In the rehabilitation of this business we are undertaking an almost unique challenge and have an incredible responsibility. We are taking a 100+ year old plantation business which is embedded within its environment and steeped in history, is depended upon by thousands for their livelihoods and, , their lives, and, by working hand-in-hand with our employees and their communities, we are striving to rebuild it so that it is fit for purpose; not only for the current reality, but for the next 100 years.
Feronia’s palm oil plantations are located in the provinces of Equateur and Orientale. Equateur province does not contain any extractive industries and has so far failed to benefit from foreign or domestic investment of any significance. Orientale province was one of the principal theatres of conflict during the First & Second Congo Wars. Both of these areas are vast, remote and have very little in the way of infrastructure.
As of January 1, 2015, the three Feronia plantations were made up of:
13,570 ha of immature palms
10,901 ha of mature producing palms
6,338 ha of current replantable reserves
When Feronia acquired the business in 2009, c. 47% of planted hectares were considered past their peak and few trees in the potentially high-yielding 8-18 year range had been treated with fertilizer in their formative years. We had just one fully operational palm oil mill and PHC's production was down over 95% on its peak.
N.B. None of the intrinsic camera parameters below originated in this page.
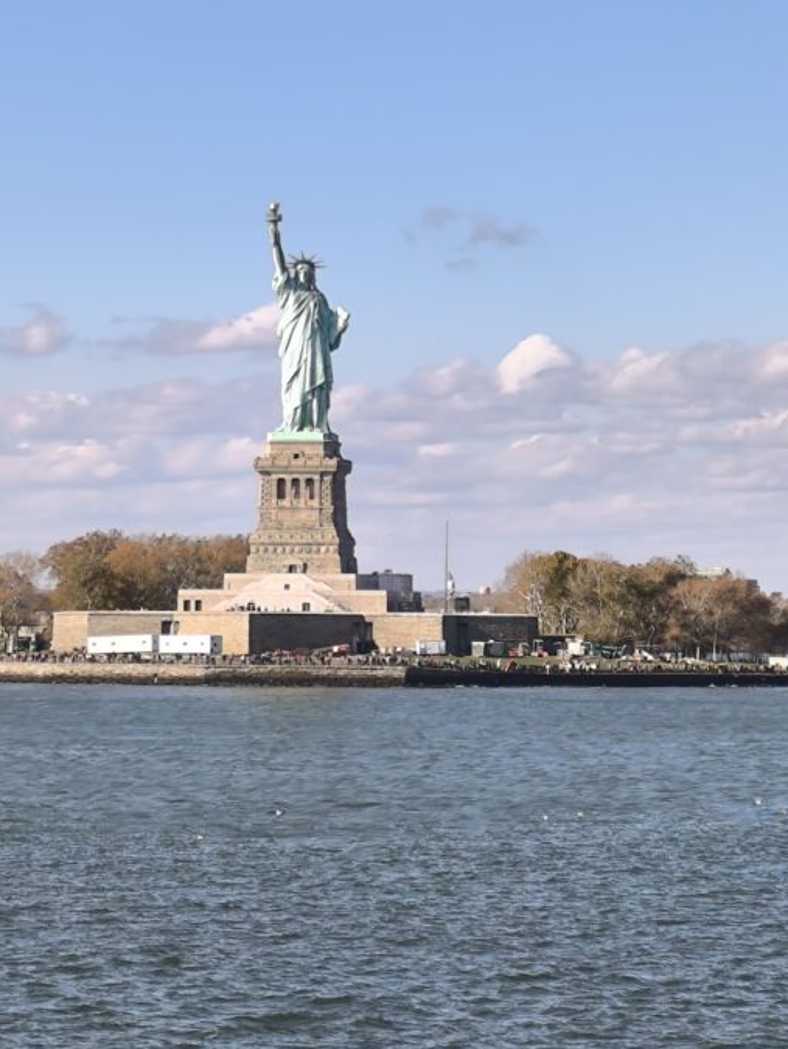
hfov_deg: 10.5
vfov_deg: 13.9
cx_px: 297
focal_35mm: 141
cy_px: 288
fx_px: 4276
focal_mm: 6.14
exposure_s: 1/586
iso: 50
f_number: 1.65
Over the intervening years we have invested heavily. We have renovated two mills and constructed a new palm oil mill at Yaligimba. We have undertaken a large replanting programme with 16,500 hectares of oil palm replanted by the end of 2014. We have also revitalized the Yaligimba Seed Research Station, one of Africa’s pre-eminent oil palm seed research and breeding operations and one of the only sources of seeds for growing oil palms able to achieve commercial yields in sub-Saharan Africa.
All of these activities have been essential in order to ensure the survival of this business in the long term and they underpin our long term commitment to improve the living and working environment of our employees and their communities and our committment to sustainable agriculture, environmental protection and community inclusion.